Overall, the OBR noted how the agreement of a post-Brexit trade deal between the UK and EU had "partially resolved four-and-a-half years of uncertainty concerning our future trading relationship with our single largest trading partner".

They judged the terms of Prime Minister Boris Johnson's deal to be "broadly in line with the typical free trade agreement assumed in our previous forecasts", which they estimated would lead to "a long-run loss of productivity of around 4% compared with remaining in the EU".

The OBR's latest economic forecast accompanied Chancellor Rishi Sunak's budget on Wednesday, in which he hailed how the UK could now establish freeports - zones with different rules, including on tax, to make it easier and cheaper to do business - now it is outside of EU rules.

Mr Sunak announced the location of eight freeports in England at East Midlands Airport, Felixstowe and Harwich, Humber, Liverpool City Region, Plymouth, Solent, Thames and Teesside.

The budget also saw the chancellor use the UK's ability to act outside of Brussels regulations to increase the limit on single contactless payments from £45 to £100.

But Labour leader Sir Keir Starmer advised Mr Sunak to instead concentrate on supporting businesses through the implementation of the Brexit trade deal.
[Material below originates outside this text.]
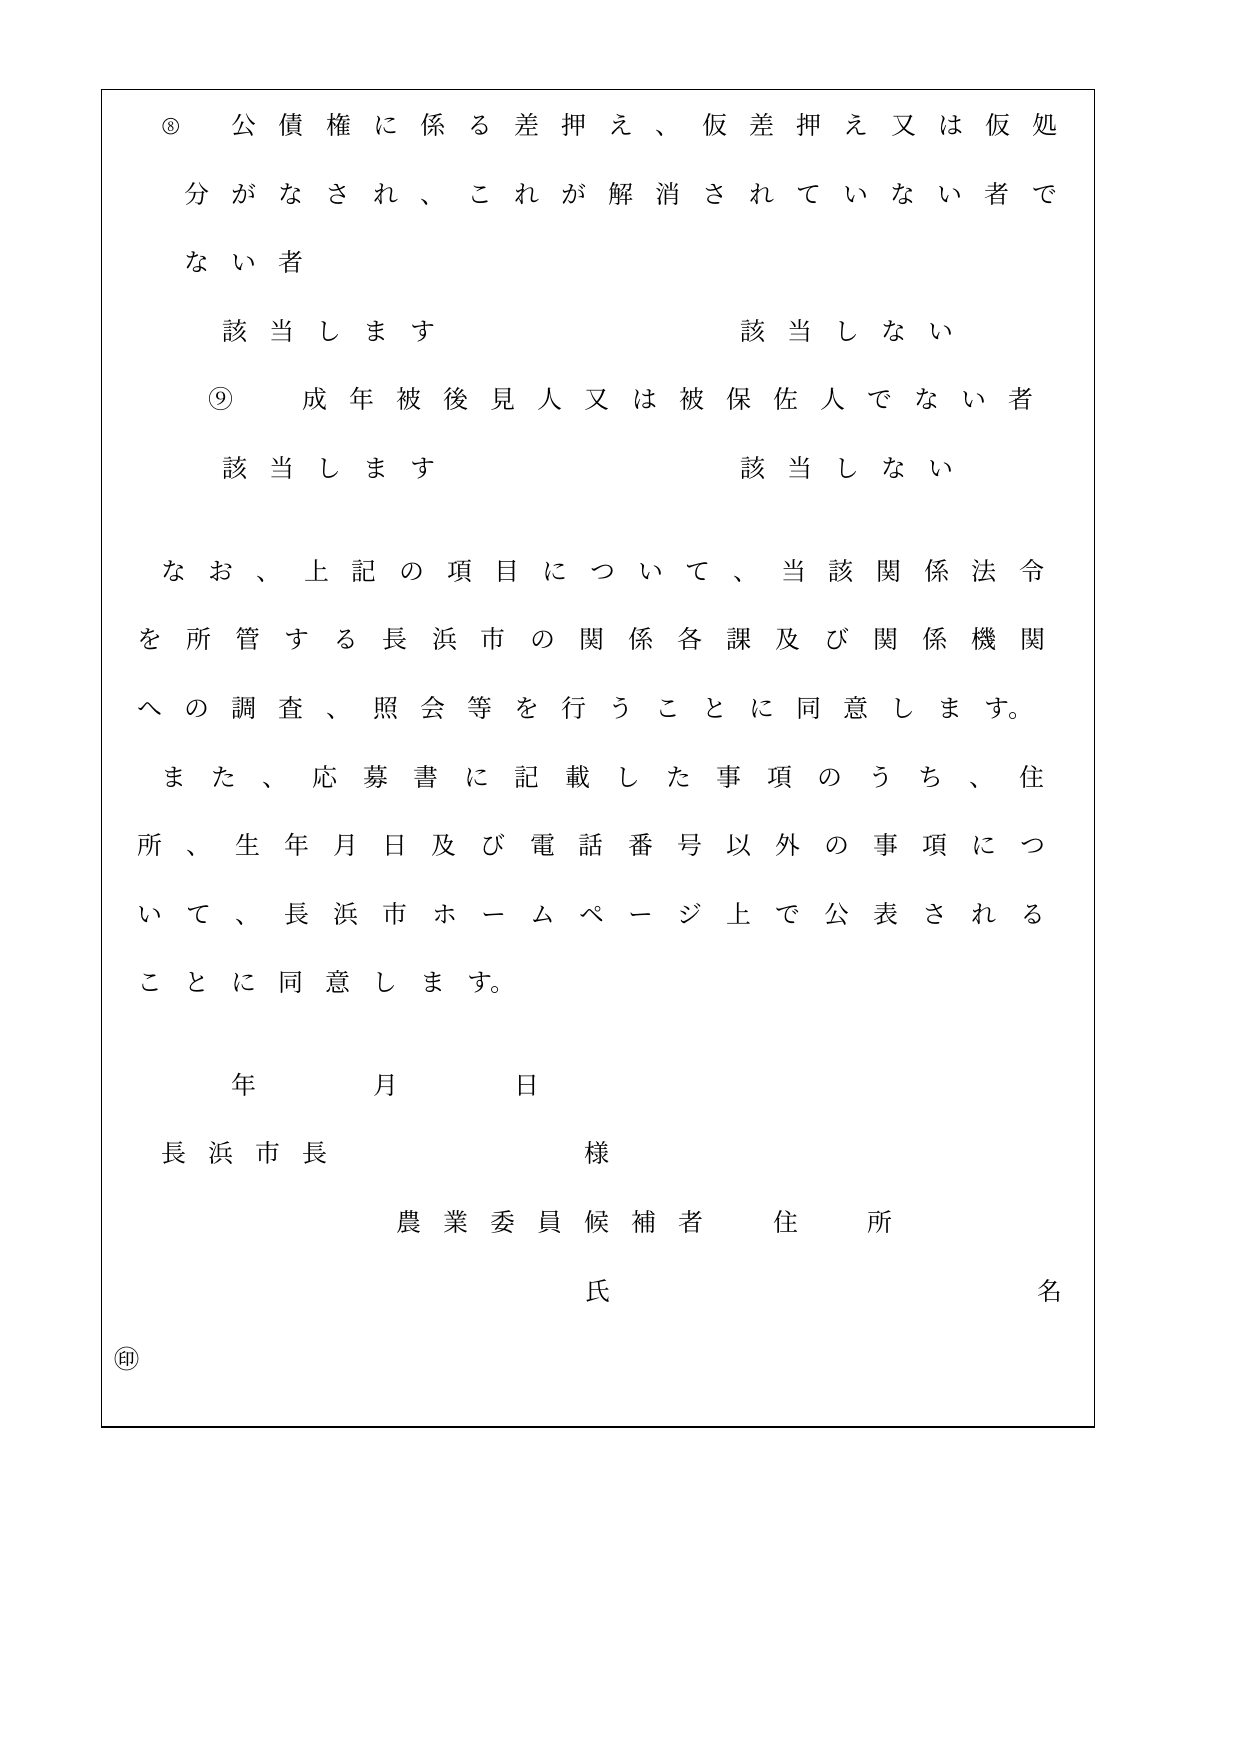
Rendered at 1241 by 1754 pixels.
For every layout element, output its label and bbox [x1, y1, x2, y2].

table_header [102, 90, 1094, 1426]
The government has previously acknowledged the move to new trading arrangements with the EU has caused "teething problems" for firms, including those involved in trade between Great Britain and Northern Ireland and for seafood exporters.

"Instead of putting blind faith in freeports, the chancellor would be better served making sure the government's Brexit deal actually works for Britain's manufacturers, who now face more red-tape when they were promised less," Sir Keir said.

"For our financial services - still waiting for the chancellor to make good on his promises.

"For the small businesses and fishing communities whose goods and produce are now left unsold in warehouses.

"And for our artists and performers who just want to be able to tour."